---------- Materials provided ----------
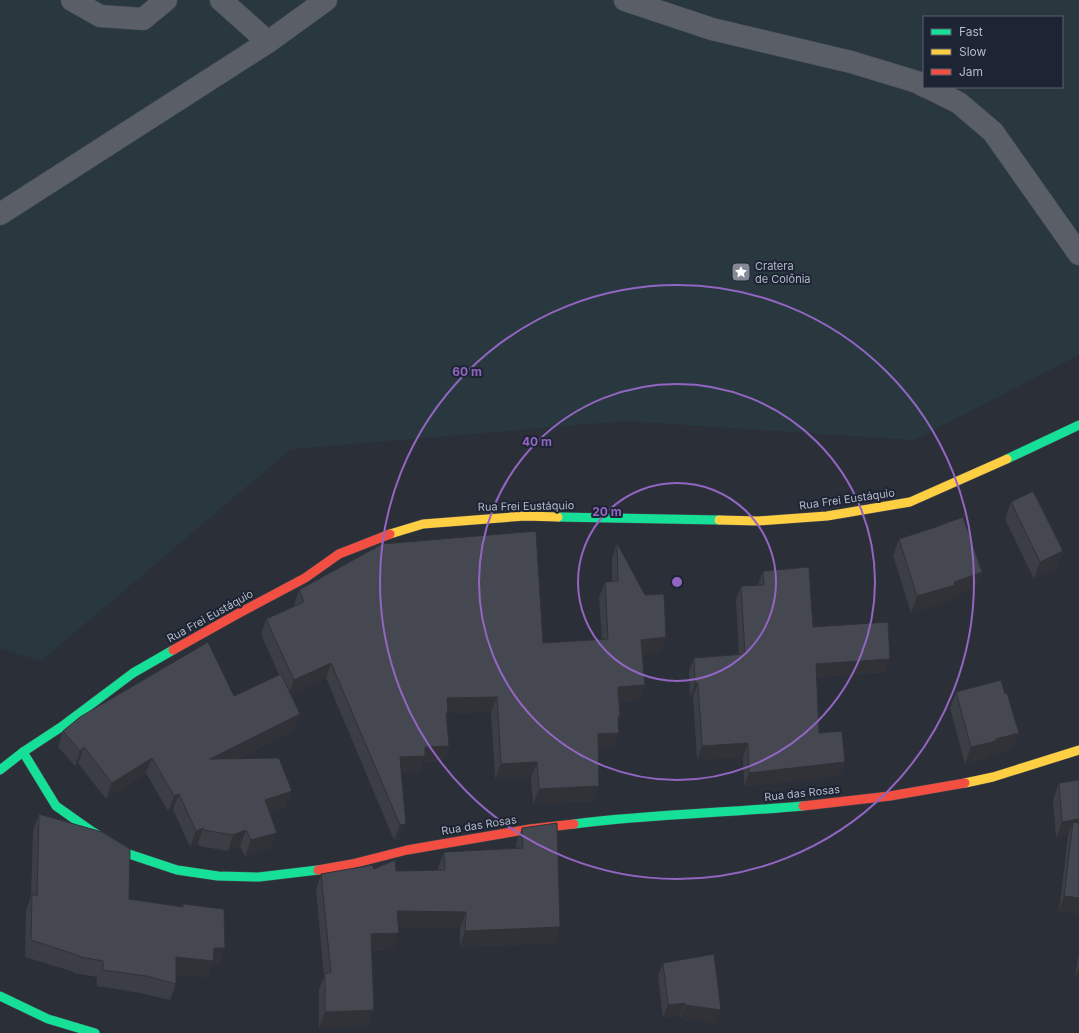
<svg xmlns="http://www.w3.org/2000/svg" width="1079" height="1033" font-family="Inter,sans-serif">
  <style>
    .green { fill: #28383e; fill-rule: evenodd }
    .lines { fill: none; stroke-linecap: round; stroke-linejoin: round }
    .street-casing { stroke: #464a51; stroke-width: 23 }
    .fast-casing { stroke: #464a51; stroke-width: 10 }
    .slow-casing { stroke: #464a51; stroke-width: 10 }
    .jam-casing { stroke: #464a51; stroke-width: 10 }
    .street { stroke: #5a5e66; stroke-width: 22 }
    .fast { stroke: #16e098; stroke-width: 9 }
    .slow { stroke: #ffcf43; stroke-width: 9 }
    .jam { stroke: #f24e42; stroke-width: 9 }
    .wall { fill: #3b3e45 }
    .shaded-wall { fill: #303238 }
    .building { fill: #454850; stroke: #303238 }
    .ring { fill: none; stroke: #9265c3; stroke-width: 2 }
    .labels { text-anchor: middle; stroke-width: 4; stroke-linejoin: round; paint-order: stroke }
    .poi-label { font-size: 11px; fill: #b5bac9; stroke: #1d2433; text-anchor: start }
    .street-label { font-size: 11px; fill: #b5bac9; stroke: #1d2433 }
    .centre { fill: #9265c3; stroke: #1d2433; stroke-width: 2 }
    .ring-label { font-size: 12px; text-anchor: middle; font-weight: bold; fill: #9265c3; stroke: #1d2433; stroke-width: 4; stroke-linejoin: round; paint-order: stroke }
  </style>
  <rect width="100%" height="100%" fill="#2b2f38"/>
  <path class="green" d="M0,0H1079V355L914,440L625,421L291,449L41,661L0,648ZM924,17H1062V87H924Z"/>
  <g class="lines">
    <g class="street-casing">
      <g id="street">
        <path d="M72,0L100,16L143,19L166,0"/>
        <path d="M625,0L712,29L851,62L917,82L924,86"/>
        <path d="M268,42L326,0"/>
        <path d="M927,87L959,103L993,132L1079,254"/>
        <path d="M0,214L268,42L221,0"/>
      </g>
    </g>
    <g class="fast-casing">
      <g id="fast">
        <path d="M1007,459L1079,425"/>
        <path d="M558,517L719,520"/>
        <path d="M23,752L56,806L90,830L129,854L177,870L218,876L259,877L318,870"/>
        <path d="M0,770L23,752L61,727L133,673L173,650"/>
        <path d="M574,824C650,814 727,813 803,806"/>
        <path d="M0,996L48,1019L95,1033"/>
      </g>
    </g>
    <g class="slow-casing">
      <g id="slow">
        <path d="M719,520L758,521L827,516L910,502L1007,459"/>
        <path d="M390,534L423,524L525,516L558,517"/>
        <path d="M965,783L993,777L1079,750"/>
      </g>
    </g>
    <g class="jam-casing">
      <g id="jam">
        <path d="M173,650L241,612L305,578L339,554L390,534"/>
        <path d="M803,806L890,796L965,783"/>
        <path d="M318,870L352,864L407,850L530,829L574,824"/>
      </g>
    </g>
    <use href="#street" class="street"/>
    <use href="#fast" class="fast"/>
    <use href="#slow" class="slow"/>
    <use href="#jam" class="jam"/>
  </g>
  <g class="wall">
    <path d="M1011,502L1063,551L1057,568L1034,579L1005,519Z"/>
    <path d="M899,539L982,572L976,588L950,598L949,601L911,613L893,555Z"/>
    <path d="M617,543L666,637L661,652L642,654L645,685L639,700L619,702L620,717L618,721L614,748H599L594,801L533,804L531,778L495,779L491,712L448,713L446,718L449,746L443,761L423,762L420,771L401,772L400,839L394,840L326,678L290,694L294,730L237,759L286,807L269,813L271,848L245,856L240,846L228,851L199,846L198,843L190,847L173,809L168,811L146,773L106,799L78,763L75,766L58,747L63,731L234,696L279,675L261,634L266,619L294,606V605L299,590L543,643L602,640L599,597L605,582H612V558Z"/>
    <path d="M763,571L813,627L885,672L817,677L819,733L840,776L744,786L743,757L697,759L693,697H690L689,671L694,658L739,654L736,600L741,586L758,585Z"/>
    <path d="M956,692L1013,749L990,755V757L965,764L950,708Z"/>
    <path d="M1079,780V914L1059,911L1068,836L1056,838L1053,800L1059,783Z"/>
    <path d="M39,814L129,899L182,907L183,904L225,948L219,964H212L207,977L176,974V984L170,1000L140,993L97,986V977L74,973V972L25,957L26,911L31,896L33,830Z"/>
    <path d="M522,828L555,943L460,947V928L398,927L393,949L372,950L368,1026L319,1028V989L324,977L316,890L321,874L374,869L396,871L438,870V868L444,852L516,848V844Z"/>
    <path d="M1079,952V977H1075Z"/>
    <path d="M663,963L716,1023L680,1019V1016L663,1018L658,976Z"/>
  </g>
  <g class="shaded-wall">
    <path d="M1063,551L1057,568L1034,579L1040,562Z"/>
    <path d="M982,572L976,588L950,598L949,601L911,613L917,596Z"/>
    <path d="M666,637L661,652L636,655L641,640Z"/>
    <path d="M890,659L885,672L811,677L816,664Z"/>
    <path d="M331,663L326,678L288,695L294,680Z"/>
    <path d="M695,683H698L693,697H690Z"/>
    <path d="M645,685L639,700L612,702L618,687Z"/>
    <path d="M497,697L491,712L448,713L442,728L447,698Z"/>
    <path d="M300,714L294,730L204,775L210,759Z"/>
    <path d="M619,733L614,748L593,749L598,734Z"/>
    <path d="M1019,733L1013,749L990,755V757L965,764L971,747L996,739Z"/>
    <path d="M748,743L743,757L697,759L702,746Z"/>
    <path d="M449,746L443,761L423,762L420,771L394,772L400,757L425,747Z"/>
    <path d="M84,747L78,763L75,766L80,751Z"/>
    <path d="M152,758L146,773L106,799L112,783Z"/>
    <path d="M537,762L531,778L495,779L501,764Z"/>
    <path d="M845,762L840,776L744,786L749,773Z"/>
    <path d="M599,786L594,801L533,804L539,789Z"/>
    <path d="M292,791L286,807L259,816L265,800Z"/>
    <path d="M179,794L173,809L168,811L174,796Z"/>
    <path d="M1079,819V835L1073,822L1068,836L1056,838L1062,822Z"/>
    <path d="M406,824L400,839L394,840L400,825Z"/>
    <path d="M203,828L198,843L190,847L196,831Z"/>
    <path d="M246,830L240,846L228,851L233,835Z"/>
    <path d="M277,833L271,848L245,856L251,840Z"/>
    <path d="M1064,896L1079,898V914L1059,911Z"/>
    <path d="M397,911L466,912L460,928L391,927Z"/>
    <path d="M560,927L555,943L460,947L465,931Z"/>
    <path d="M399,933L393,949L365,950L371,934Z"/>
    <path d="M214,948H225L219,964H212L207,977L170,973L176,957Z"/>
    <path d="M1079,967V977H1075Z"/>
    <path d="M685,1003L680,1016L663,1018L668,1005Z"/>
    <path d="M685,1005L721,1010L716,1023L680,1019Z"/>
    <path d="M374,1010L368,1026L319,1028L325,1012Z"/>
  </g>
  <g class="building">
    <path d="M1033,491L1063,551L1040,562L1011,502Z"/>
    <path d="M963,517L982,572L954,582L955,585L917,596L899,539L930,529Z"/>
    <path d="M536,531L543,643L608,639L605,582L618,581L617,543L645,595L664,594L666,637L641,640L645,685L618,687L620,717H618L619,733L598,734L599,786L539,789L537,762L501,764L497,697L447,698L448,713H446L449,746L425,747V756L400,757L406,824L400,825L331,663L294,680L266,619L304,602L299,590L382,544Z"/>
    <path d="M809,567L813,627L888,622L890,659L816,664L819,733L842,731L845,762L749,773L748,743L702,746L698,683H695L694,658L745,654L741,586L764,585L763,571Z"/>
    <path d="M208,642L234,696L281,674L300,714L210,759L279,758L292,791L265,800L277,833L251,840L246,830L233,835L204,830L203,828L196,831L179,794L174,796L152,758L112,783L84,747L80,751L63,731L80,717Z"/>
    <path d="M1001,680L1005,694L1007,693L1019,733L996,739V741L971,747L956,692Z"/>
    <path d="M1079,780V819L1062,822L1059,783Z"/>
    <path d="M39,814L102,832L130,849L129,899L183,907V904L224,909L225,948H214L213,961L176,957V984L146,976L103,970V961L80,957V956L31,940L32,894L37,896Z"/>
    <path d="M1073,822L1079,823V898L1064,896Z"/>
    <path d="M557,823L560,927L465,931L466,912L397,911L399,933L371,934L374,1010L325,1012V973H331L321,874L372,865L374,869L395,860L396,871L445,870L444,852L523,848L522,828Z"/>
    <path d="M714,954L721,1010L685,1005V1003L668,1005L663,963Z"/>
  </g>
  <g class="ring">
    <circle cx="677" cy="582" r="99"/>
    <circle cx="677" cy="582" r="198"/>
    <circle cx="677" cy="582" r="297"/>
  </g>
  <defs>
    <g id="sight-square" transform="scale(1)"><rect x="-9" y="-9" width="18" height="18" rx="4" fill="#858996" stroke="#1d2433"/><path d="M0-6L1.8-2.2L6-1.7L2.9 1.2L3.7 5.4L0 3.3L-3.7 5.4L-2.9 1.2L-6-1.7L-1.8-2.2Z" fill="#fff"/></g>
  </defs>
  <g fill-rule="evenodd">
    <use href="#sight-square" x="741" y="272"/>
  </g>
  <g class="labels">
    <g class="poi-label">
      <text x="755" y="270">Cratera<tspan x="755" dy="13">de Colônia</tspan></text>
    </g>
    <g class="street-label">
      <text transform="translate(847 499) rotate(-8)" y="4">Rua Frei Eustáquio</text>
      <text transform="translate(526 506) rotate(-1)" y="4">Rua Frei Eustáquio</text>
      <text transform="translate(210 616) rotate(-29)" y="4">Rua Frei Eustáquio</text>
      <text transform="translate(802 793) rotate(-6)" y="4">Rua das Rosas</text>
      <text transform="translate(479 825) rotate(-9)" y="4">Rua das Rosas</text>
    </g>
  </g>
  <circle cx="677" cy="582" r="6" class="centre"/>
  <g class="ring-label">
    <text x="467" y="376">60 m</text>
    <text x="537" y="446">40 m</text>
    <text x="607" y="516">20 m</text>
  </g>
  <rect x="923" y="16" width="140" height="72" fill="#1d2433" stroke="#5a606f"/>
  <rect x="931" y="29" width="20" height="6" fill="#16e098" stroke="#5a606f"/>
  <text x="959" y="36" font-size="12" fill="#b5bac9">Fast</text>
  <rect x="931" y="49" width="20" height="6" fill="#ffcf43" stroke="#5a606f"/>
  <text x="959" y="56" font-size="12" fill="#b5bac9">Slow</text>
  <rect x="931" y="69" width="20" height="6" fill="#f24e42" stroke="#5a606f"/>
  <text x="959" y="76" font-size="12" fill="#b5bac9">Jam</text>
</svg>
----------
Reproduce each line of the records in which the word "lines" appears.

**Solution for this task**
    .lines { fill: none; stroke-linecap: round; stroke-linejoin: round }
  <g class="lines">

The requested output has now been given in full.